In an attempt to understand the impact of automation, the authors, over a period of four months, interviewed dozens of quality testers, and studied their work culture in the cities of Hyderabad, Bengaluru and Chennai. The respondents not only included quality testers, but also those who went to upskill themselves at various institutes, and their instructors. The authors also took into consideration the literature which quality testers authored in several blogs. According to Prof Nimmi Rangaswamy, from IIIT-H’s Social and Human Applications for AI Group, and a co-author of the paper, quality testers have come to terms with the fact that automation will play an important role in processes. However, she points out that the critical thinking faculties of quality testers will continue to remain important.
“When the product become more complex, then testing too will become complex. You have to come up with scenarios. You will need more imagination to create scenarios. How will you automate these things? Human imagination becomes central here,” she says. While testers have come to terms with the fact that automation will bring about a massive change, they are also creating value for themselves, she adds.

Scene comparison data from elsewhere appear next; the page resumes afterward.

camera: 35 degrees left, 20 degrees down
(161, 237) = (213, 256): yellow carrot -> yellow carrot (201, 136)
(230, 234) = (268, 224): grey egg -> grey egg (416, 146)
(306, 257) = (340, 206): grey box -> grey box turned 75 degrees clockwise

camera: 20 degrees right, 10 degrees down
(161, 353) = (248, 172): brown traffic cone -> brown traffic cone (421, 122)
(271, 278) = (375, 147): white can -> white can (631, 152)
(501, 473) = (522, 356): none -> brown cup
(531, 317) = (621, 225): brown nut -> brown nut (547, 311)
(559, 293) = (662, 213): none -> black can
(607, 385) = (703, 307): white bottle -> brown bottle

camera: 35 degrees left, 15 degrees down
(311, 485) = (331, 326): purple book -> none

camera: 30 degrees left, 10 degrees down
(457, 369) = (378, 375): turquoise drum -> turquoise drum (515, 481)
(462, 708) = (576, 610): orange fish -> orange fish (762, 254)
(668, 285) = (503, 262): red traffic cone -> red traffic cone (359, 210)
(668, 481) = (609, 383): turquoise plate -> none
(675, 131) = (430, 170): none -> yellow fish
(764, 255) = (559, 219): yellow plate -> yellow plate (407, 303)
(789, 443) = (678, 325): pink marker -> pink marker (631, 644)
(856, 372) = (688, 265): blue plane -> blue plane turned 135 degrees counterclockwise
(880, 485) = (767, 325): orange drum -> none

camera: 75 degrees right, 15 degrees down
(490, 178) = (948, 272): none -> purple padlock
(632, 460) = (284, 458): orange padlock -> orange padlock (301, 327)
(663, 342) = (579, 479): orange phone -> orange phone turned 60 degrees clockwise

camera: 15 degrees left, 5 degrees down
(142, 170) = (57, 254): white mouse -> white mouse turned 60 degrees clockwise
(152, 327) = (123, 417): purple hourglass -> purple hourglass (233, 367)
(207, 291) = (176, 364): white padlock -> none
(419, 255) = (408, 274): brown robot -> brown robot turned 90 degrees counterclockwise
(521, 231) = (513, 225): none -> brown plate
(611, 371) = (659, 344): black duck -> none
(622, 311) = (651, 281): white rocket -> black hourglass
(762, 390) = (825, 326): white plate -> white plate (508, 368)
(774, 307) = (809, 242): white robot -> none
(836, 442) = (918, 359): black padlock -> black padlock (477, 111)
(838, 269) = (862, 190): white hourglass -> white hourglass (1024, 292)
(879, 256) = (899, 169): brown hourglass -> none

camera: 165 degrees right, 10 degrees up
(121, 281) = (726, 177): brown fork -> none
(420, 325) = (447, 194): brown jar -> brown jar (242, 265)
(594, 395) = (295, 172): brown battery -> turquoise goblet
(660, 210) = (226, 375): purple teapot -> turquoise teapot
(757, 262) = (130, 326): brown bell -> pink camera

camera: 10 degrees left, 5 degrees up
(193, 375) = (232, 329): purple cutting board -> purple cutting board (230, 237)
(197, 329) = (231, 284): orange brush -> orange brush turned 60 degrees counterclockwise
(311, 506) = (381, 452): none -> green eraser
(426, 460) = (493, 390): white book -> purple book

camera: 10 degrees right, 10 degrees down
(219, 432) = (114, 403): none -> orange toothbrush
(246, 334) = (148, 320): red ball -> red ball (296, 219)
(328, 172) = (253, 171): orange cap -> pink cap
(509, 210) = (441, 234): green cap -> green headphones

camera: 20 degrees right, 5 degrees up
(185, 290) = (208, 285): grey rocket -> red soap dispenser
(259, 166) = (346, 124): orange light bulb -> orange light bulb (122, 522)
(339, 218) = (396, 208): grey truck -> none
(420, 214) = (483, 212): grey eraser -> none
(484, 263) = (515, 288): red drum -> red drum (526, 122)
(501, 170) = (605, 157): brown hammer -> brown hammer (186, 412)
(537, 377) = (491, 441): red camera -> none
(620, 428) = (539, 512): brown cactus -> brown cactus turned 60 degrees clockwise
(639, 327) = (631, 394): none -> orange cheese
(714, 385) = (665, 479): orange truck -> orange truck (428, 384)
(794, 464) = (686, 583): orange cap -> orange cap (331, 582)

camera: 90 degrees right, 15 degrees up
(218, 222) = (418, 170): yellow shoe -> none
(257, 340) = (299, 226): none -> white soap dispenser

The research paper seeks to highlight that the IT industry in India is not a monolith which is being transformed by automation, she opines.
“There is no uniform AI-driven technologies cutting across the industry. There will definitely be a change in the quality of jobs which is needed. But this does not mean that there will be a job loss. There will be job gains as well. There will be more complex testing which will come into the picture,” Prof. Rangaswamy says.